> YOUR ASSIGNMENT:
Copy out every line of the records below word for word, with no changes.

> EXERCISE DATA:
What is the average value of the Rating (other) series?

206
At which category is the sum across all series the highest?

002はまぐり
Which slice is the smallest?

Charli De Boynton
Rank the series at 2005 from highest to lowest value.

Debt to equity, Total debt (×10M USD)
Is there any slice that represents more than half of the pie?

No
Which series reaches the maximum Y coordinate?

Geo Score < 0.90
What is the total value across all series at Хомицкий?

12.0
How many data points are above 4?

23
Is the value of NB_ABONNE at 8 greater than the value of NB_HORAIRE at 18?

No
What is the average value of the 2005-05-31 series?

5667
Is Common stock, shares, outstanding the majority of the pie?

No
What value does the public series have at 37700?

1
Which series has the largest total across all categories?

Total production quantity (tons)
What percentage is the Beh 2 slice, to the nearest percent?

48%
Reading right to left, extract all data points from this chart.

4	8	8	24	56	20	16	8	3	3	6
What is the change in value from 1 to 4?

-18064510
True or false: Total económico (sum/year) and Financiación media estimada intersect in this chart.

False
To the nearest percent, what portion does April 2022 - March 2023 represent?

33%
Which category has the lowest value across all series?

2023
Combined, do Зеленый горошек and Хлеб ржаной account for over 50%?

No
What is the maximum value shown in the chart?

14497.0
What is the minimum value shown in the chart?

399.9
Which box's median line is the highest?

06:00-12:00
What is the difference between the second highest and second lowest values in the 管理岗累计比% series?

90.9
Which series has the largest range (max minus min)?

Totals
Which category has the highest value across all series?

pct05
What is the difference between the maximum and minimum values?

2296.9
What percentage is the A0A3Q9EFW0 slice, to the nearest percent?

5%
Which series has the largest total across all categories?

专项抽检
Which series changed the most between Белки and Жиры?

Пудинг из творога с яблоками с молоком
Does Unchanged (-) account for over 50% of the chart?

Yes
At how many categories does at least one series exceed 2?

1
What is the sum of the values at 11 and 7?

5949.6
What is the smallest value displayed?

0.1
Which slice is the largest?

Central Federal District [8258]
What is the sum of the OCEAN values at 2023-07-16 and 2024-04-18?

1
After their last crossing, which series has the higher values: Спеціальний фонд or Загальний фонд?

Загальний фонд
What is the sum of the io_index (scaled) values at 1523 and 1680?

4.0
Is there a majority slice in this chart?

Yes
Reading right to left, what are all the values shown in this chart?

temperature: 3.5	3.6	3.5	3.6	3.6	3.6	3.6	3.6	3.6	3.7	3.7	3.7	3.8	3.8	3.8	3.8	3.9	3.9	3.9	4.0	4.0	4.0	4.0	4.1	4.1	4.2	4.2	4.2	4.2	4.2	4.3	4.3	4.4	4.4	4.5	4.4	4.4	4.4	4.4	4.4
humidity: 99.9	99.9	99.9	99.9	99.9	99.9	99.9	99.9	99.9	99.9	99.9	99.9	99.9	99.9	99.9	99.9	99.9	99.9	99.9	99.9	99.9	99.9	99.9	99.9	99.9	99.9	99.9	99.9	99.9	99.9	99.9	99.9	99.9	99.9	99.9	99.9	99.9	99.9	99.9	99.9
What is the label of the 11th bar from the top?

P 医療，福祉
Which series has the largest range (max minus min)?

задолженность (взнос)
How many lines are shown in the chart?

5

> RESPONSE FOR THIS EXERCISE:
What is the average value of the Rating (other) series?

206
At which category is the sum across all series the highest?

002はまぐり
Which slice is the smallest?

Charli De Boynton
Rank the series at 2005 from highest to lowest value.

Debt to equity, Total debt (×10M USD)
Is there any slice that represents more than half of the pie?

No
Which series reaches the maximum Y coordinate?

Geo Score < 0.90
What is the total value across all series at Хомицкий?

12.0
How many data points are above 4?

23
Is the value of NB_ABONNE at 8 greater than the value of NB_HORAIRE at 18?

No
What is the average value of the 2005-05-31 series?

5667
Is Common stock, shares, outstanding the majority of the pie?

No
What value does the public series have at 37700?

1
Which series has the largest total across all categories?

Total production quantity (tons)
What percentage is the Beh 2 slice, to the nearest percent?

48%
Reading right to left, extract all data points from this chart.

4	8	8	24	56	20	16	8	3	3	6
What is the change in value from 1 to 4?

-18064510
True or false: Total económico (sum/year) and Financiación media estimada intersect in this chart.

False
To the nearest percent, what portion does April 2022 - March 2023 represent?

33%
Which category has the lowest value across all series?

2023
Combined, do Зеленый горошек and Хлеб ржаной account for over 50%?

No
What is the maximum value shown in the chart?

14497.0
What is the minimum value shown in the chart?

399.9
Which box's median line is the highest?

06:00-12:00
What is the difference between the second highest and second lowest values in the 管理岗累计比% series?

90.9
Which series has the largest range (max minus min)?

Totals
Which category has the highest value across all series?

pct05
What is the difference between the maximum and minimum values?

2296.9
What percentage is the A0A3Q9EFW0 slice, to the nearest percent?

5%
Which series has the largest total across all categories?

专项抽检
Which series changed the most between Белки and Жиры?

Пудинг из творога с яблоками с молоком
Does Unchanged (-) account for over 50% of the chart?

Yes
At how many categories does at least one series exceed 2?

1
What is the sum of the values at 11 and 7?

5949.6
What is the smallest value displayed?

0.1
Which slice is the largest?

Central Federal District [8258]
What is the sum of the OCEAN values at 2023-07-16 and 2024-04-18?

1
After their last crossing, which series has the higher values: Спеціальний фонд or Загальний фонд?

Загальний фонд
What is the sum of the io_index (scaled) values at 1523 and 1680?

4.0
Is there a majority slice in this chart?

Yes
Reading right to left, what are all the values shown in this chart?

temperature: 3.5	3.6	3.5	3.6	3.6	3.6	3.6	3.6	3.6	3.7	3.7	3.7	3.8	3.8	3.8	3.8	3.9	3.9	3.9	4.0	4.0	4.0	4.0	4.1	4.1	4.2	4.2	4.2	4.2	4.2	4.3	4.3	4.4	4.4	4.5	4.4	4.4	4.4	4.4	4.4
humidity: 99.9	99.9	99.9	99.9	99.9	99.9	99.9	99.9	99.9	99.9	99.9	99.9	99.9	99.9	99.9	99.9	99.9	99.9	99.9	99.9	99.9	99.9	99.9	99.9	99.9	99.9	99.9	99.9	99.9	99.9	99.9	99.9	99.9	99.9	99.9	99.9	99.9	99.9	99.9	99.9
What is the label of the 11th bar from the top?

P 医療，福祉
Which series has the largest range (max minus min)?

задолженность (взнос)
How many lines are shown in the chart?

5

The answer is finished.